Tracing the supervision sources reveals no requirement for scene-specific 3D ground truth: relative depth comes from off-the-shelf monocular models, and sparse correspondences from off-the-shelf matchers. Both are obtained by running zero-shot on input images, treating pre-trained expert models as free annotators. The only remaining external assumption is known camera intrinsics—which is accessible in most practical acquisitions. This paradigm expands the training data boundary from "scenes with SfM labels" to "any set of unlabeled multi-view images," removing the annotation pipeline bottleneck for FFRM scaling.

Loss & Training

The total loss is the sum of the ambiguity-aware scale-invariant depth loss and the triangulation-based reprojection loss, jointly supervising depth and pose. The model is trained from scratch without loading pre-trained weights from any fully supervised FFRMs. Specific hyperparameters for loss weighting follow the original text.

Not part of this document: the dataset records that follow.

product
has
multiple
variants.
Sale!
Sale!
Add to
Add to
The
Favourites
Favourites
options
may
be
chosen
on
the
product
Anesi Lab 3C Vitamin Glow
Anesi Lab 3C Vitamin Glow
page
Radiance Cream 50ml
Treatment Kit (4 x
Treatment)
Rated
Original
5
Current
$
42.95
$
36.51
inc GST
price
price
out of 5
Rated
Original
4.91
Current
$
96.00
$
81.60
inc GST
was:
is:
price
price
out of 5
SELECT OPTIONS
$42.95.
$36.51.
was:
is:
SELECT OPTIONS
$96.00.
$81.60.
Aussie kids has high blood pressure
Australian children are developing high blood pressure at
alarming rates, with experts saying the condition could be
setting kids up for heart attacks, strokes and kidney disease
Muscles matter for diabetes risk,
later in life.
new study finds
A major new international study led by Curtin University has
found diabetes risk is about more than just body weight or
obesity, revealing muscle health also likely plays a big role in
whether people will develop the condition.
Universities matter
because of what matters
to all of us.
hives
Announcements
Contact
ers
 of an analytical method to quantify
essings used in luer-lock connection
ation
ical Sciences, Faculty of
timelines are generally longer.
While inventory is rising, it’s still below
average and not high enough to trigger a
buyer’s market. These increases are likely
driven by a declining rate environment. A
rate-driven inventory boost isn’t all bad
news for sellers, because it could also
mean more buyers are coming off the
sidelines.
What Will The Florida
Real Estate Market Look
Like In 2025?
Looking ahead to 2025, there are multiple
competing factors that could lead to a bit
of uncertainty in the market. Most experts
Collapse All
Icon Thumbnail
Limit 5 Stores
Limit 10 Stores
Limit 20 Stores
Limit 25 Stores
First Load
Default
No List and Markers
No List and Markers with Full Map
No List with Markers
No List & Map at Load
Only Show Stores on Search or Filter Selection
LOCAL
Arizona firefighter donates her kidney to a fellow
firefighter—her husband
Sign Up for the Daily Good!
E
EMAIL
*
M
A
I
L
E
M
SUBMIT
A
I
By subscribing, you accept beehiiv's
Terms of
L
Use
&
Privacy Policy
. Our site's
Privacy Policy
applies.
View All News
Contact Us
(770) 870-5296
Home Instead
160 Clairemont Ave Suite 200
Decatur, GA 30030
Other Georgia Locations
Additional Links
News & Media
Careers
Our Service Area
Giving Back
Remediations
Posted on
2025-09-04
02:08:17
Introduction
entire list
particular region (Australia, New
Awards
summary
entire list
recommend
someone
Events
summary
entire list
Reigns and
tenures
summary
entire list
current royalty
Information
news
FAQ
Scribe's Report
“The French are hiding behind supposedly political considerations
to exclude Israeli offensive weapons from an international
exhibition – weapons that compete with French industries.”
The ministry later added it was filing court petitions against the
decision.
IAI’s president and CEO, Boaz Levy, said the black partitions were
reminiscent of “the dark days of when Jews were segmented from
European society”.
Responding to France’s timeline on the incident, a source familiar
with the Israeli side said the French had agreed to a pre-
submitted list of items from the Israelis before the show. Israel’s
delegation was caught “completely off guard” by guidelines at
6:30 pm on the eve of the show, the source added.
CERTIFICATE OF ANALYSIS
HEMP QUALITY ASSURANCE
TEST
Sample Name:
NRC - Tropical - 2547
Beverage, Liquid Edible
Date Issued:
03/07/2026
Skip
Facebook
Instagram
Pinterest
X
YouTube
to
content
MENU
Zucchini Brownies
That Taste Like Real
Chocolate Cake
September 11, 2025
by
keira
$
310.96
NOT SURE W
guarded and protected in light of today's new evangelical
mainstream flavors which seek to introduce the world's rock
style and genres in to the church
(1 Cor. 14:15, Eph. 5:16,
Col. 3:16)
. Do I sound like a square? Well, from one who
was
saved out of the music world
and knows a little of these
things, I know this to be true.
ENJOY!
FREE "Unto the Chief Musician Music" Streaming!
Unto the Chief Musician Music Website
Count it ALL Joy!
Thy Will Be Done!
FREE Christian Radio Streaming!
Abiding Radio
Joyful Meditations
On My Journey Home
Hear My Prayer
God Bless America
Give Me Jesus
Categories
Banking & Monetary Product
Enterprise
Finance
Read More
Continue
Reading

⚠️ Specific weighting and training details for the above losses are subject to the original paper.

Key Experimental Results

Main Results

Method Supervision Depth Accuracy Pose Accuracy Note
MVDUSt3R Full Medium Medium Early FFRM
FLARE Full Medium Medium Recent FFRM
AnyCam Weak (Pose) Medium Focuses on pose
Reliev3R Weak Equal/Exceed Exceeds AnyCam No geometric labels

Performance equates to or exceeds some fully supervised methods using significantly less annotated data.

Ablation Study

Configuration Depth Accuracy Pose Accuracy Description
Relative depth loss only Medium (Local good) Poor Lacks global consistency
Reprojection loss only Poor Medium Lacks depth shape constraint
Both combined Optimal Optimal Significant complementary effect
No ambiguity awareness Decrease Noise introduced in sky areas

Key Findings

  • The two supervision signals are highly complementary: relative depth constrains local shapes, while reprojection constrains global alignment.
  • The ambiguity-aware mechanism is crucial—without it, incorrect depth estimates in sky/reflection regions disrupt optimization.
  • Significantly exceeds AnyCam (also weakly supervised) in pose estimation, indicating that joint optimization of depth and pose is more effective than independent estimation.

Highlights & Insights

  • Lowering the data barrier for 3D learning: Transitioning from "requiring SfM labels" to "only images + pre-trained models" significantly reduces training data construction costs.
  • Pre-trained models as free annotators: Pseudo-labels from monocular depth models and matchers are sufficient to replace expensive SfM pipelines.
  • Towards scalable 3D foundation models: Eliminating geometric annotation bottlenecks allows FFRMs to be trained on multi-view data of any scale.

Limitations & Future Work

  • Still assumes known camera intrinsics; though usually accessible, it limits "zero-hypothesis" learning.
  • Pseudo-label quality is bounded by pre-trained models—potential unreliability in severe out-of-distribution scenes.
  • Current performance is slightly below the latest fully supervised FFRMs (e.g., VGGT, Fast3R), though the gap is narrowing.
  • Future work could explore completely self-supervised training paradigms (without intrinsics).
  • vs DUSt3R/MASt3R/VGGT: These fully supervised FFRMs are stronger but rely on SfM labels; Reliev3R removes this dependency.
  • vs AnyCam: Both are weakly supervised, but AnyCam only estimates pose, while Reliev3R estimates both depth and pose.
  • vs MonoDepth: Monocular depth methods lack multi-view consistency; Reliev3R uses it as a component rather than the final solution.

Rating

  • Novelty: ⭐⭐⭐⭐⭐ First method to train FFRM from scratch without multi-view geometric annotations; paradigm innovation.
  • Experimental Thoroughness: ⭐⭐⭐⭐ Comprehensive cross-dataset comparisons.
  • Writing Quality: ⭐⭐⭐⭐ Clear motivation, complete technical details.
  • Value: ⭐⭐⭐⭐⭐ Significantly drives scalable 3D reconstruction.